Note: most functions assume inputs are strings and are located in the ```helpers``` folder in the ```_code_generation_helpers.py``` file (and a few are also found in the ```_topology_helpers.py``` and ```_spatial_algebra_helpers.py``` files)

+ Add a string or list of strings of code with ```gen_add_code_line(new_code_line, add_indent_after = False)``` and ```gen_add_code_lines(new_code_lines, add_indent_after = False)```
+ Reduce the global indentation level and insert a close brace with ```gen_add_end_control_flow()``` and ```gen_add_end_function()```
+ Add a Doxygen formatted function description with ```gen_add_func_doc(description string, notes = [], params = [], return_val = None)```
+ Ensure that a block of code is only run by one thread per block ```gen_add_serial_ops(use_thread_group = False)``` and make sure to end this control flow later
+ Run a block of code with N parallel threads or blocks ```gen_add_parallel_loop(var_name, max_val, use_thread_group = False, block_level = False)``` and make sure to end this control flow later
+ Add a thread synchronization point ```gen_add_sync(self, use_thread_group = False)```
+ Test if a variable is or is not in a list ```gen_var_in_list(var_name, option_list)``` ```and gen_var_not_in_list(var_name, option_list)```
+ Generate an if, elif, else statement that can be either non-branching (if only one output variable or the flag is set) or branching selectors for multiple variables at the same time. Variable types, names, and resulting values are defined in the ```select_tuples = [(type, name, values)]``` and are selected when the ```loop_counter``` varaible satisfies the condition set by the ```comparator``` according to each ```count``` in an if, elif, else paradigm. This is done with ```gen_add_multi_threaded_select(loop_counter, comparator, counts, select_tuples, USE_NON_BRANCH_ALWAYS = False)```
+ Load values from global to shared memory (assuming varaibles are called ```s_name``` and ```d_name```) with ```gen_kernel_load_inputs(name, stride, amount, use_thread_group = False, name2 = None, stride2 = 1, amount2 = 1, name3 = None, stride3 = 1, amount3 = 1)```
+ Save values from shared to global memory (assuming varaibles are called ```s_name``` and ```d_name``` or overridden by ```load_from_name```) with ```gen_kernel_save_result(store_to_name, stride, amount, use_thread_group = False, load_from_name = None)```
+ Generate the optimized C++ code string to compute the matrix cross product operation on a set of links/joints ```gen_mx_func_call_for_cpp(inds = None, PEQ_FLAG = False, SCALE_FLAG = False, updated_var_names = None)```
+ **Get** variables that hold C++ code strings that represent the optimized topology pointers for a given set of joint/link indicies for a given robot mode (e.g., either indexing into shared memory to get parent indicies or optimized to simply return the current index minus one for a serial chain roboto) with ```parent_ind, S_ind, dva_col_offset_for_jid, df_col_offset_for_jid, dva_col_offset_for_parent, df_col_offset_for_parent, dva_col_offset_for_jid_p1, df_col_that_is_jid = gen_topology_helpers_pointers_for_cpp(inds = None, updated_var_names = None, NO_GRAD_FLAG = False)``` and similar Python numerical values can be returned through ```dva_cols_per_partial, dva_cols_per_jid, running_sum_dva_cols_per_jid, df_cols_per_partial,  df_cols_per_jid,  running_sum_df_cols_per_jid,  df_col_that_is_jid = gen_topology_sparsity_helpers_python()```

## Additonal Features:
This package also includes test functions which allow for code optimizations and refactorizations to be tested against reference implementations.
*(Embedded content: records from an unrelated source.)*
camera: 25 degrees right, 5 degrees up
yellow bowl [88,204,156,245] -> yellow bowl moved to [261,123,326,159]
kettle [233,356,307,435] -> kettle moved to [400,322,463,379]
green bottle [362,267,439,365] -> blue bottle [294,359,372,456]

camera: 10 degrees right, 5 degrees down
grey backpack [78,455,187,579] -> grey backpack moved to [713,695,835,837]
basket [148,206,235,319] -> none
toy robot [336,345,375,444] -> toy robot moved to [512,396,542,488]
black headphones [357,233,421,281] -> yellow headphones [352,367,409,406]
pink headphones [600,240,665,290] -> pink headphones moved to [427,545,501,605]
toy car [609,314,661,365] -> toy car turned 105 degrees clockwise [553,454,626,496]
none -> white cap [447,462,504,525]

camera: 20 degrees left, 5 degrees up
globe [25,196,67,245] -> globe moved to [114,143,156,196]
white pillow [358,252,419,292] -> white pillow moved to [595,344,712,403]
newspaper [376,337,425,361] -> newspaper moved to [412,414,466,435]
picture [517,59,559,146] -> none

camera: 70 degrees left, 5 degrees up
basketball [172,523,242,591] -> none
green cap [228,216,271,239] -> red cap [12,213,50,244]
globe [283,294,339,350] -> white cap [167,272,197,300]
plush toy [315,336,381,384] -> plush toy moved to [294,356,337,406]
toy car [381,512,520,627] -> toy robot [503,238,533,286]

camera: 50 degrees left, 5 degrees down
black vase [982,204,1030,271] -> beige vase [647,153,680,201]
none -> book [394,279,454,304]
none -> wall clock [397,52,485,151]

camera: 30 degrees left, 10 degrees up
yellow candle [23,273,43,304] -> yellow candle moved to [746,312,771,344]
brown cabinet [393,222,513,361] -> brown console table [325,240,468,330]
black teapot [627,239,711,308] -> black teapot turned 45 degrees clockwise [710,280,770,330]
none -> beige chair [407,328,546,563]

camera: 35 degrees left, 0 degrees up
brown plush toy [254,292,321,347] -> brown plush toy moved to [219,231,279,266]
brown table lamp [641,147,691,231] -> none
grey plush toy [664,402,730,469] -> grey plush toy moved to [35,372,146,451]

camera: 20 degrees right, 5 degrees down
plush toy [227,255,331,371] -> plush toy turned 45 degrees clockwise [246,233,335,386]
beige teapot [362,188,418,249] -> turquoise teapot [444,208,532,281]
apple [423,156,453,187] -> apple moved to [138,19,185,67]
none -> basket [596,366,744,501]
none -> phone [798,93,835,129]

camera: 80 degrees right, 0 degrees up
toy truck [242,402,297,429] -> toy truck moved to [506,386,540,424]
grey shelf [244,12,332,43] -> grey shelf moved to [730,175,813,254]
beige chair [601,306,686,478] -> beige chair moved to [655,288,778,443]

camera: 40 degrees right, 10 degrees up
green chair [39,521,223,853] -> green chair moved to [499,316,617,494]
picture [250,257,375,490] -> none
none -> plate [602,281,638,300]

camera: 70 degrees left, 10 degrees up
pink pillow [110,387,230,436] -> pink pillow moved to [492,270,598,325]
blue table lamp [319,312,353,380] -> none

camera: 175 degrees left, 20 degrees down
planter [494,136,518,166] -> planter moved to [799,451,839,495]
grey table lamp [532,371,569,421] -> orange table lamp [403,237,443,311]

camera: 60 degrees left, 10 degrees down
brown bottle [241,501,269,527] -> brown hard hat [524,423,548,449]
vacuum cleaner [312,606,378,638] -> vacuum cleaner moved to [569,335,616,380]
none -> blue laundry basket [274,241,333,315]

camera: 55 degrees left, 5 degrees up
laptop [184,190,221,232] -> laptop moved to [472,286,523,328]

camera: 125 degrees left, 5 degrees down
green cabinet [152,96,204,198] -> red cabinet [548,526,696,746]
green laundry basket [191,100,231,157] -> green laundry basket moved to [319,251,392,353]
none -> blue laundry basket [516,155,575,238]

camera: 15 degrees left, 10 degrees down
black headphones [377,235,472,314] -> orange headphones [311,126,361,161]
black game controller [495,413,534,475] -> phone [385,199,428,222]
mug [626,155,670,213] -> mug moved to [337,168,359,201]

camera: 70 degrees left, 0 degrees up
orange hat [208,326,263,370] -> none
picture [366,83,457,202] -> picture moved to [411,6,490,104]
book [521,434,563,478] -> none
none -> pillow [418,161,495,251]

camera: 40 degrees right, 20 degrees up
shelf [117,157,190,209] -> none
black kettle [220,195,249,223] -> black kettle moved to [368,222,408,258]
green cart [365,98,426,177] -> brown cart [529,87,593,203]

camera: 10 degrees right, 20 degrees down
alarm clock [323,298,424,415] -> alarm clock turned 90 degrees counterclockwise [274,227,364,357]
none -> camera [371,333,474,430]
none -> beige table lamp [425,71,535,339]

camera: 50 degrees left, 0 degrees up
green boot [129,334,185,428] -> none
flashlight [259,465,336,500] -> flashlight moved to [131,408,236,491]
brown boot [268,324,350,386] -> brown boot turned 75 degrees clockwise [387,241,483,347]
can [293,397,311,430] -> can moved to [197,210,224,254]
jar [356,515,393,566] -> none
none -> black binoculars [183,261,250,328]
This code is located in the ```_test.py``` file.
+ ```(c, v, a, f) = GRiDCodeGenerator.test_rnea(q, qd, qdd = None, GRAVITY = -9.81)```
+ ```Minv = GRiDCodeGenerator.test_minv(q, densify_Minv = False)```
+ ```dc_du = GRiDCodeGenerator.test_rnea_grad(q, qd, qdd = None, GRAVITY = -9.81)``` where ```dc_du = np.hstack((dc_dq,dc_dqd))```
+ ```df_du = GRiDCodeGenerator.test_fd_grad(q, qd, u, GRAVITY = -9.81)``` where ```df_du = np.hstack((df_dq,df_dqd))```

We also include functions that break these algorithms down into there different passes to enable easier testing.